## Task requirements:
Transcribe the material below line for line, without changing any wording, and leave out the pictures.

........

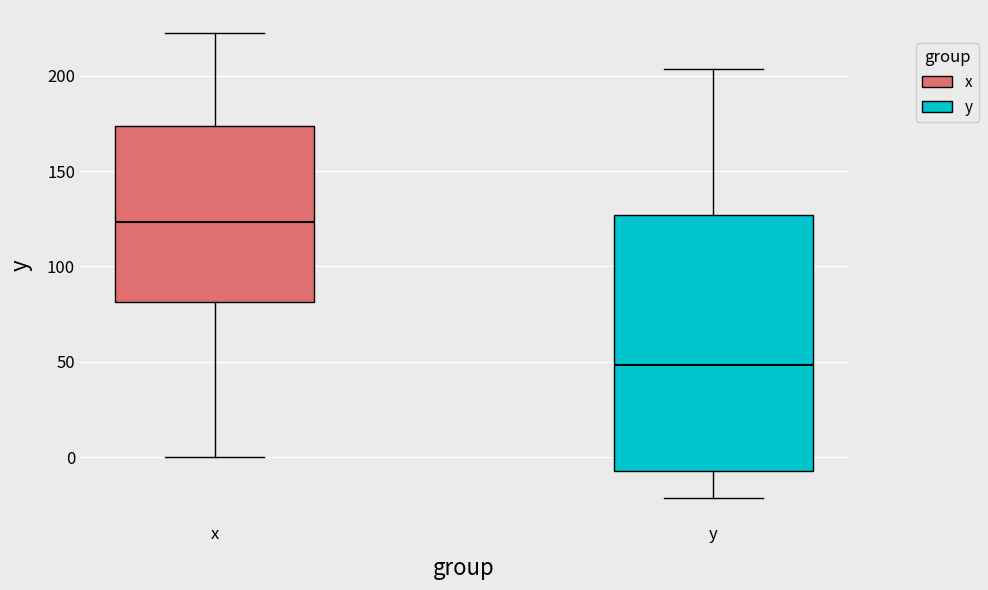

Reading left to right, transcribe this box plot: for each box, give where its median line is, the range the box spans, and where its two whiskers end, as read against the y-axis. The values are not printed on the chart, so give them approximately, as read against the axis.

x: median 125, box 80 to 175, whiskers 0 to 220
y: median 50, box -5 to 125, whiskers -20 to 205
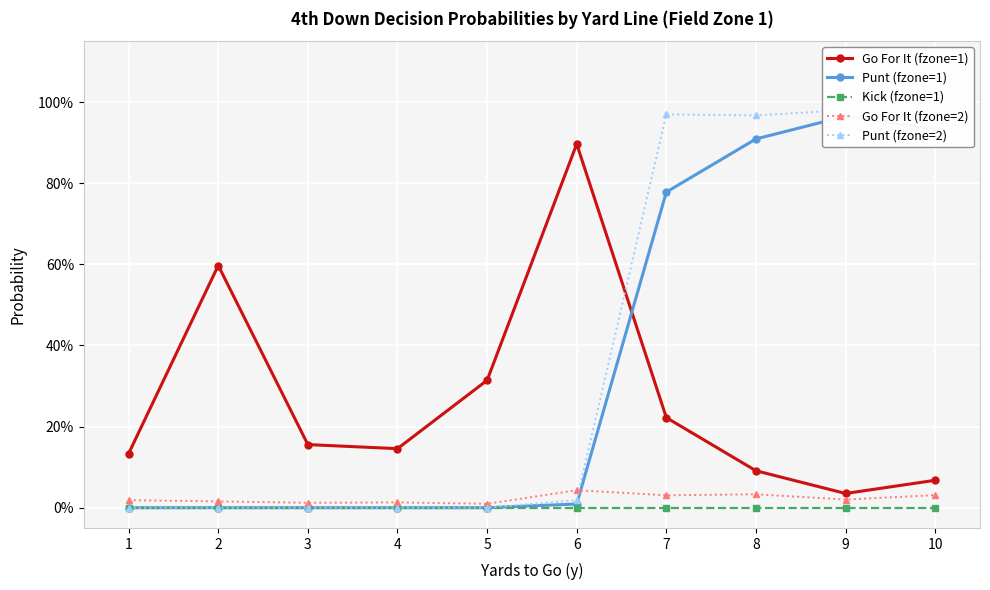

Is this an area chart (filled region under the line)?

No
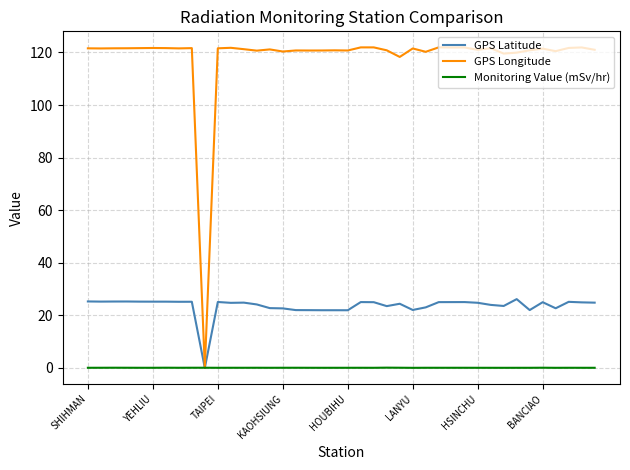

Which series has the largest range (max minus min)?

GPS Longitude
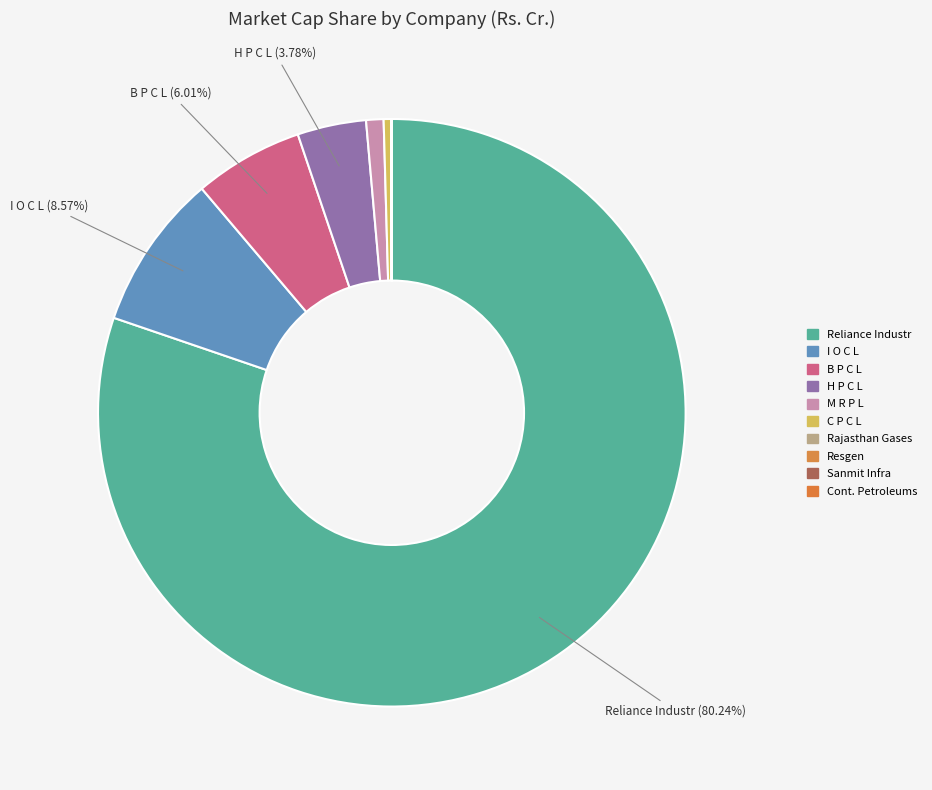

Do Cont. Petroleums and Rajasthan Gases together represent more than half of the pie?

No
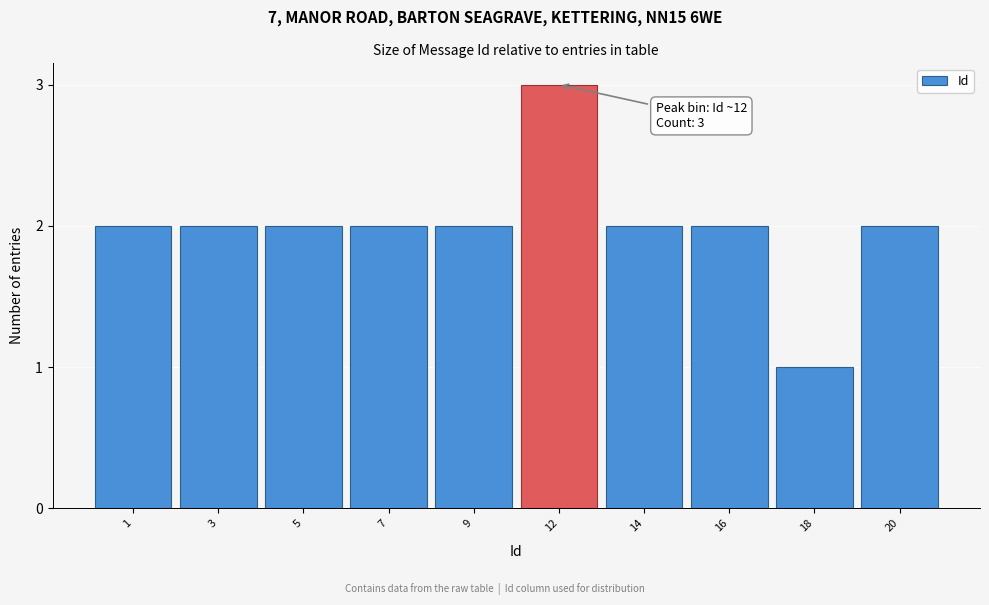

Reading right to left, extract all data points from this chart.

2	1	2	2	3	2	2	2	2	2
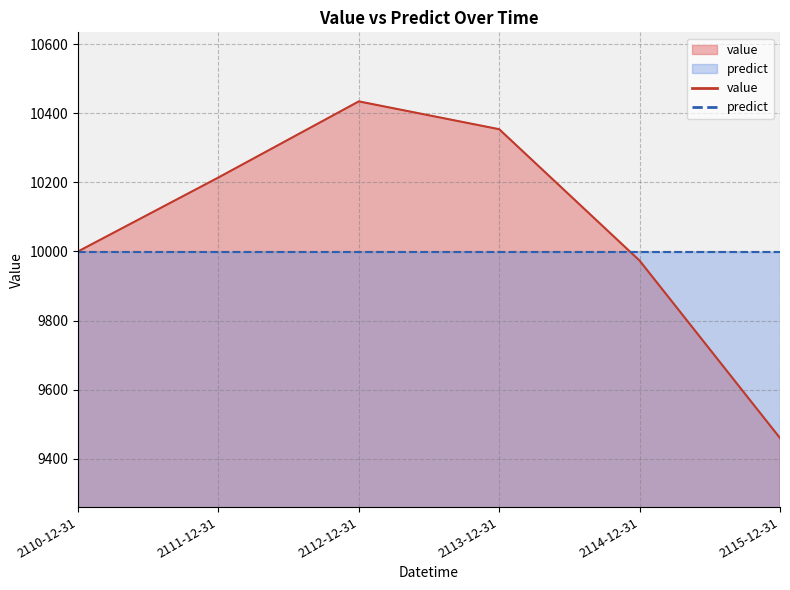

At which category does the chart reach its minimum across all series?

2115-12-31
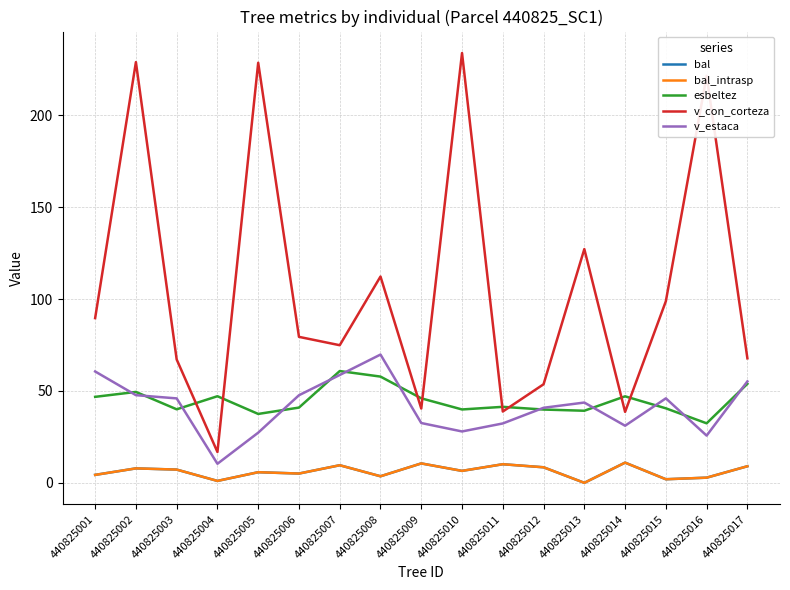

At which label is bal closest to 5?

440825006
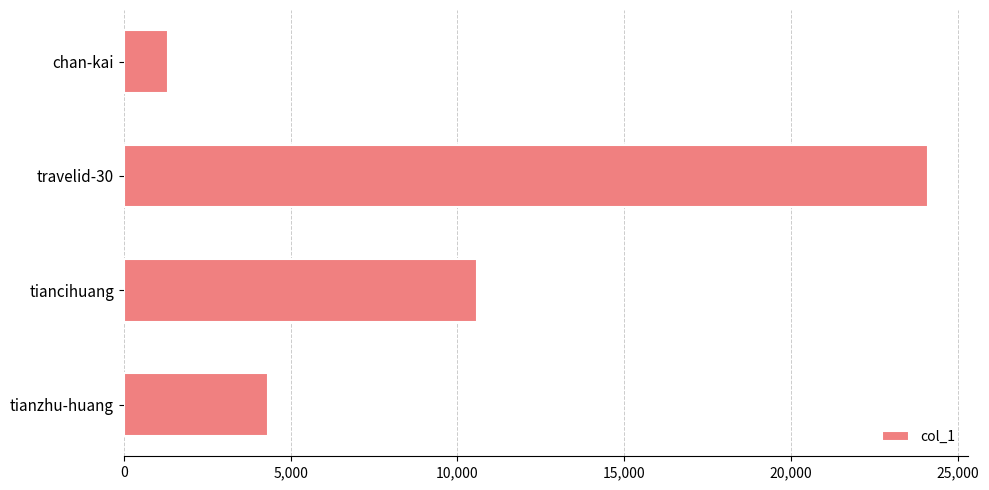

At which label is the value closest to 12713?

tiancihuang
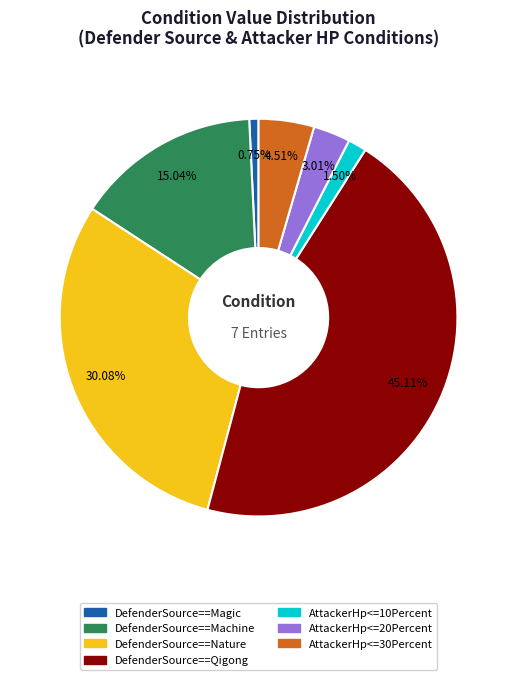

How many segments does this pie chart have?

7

........

## Solution to this exercise:
Reading left to right, transcribe this box plot: for each box, give where its median line is, the range the box spans, and where its two whiskers end, as read against the y-axis. The values are not printed on the chart, so give them approximately, as read against the axis.

x: median 125, box 80 to 175, whiskers 0 to 220
y: median 50, box -5 to 125, whiskers -20 to 205

Is this an area chart (filled region under the line)?

No

Which series has the largest range (max minus min)?

GPS Longitude

Do Cont. Petroleums and Rajasthan Gases together represent more than half of the pie?

No

Reading right to left, extract all data points from this chart.

2	1	2	2	3	2	2	2	2	2

At which category does the chart reach its minimum across all series?

2115-12-31

At which label is bal closest to 5?

440825006

At which label is the value closest to 12713?

tiancihuang

How many segments does this pie chart have?

7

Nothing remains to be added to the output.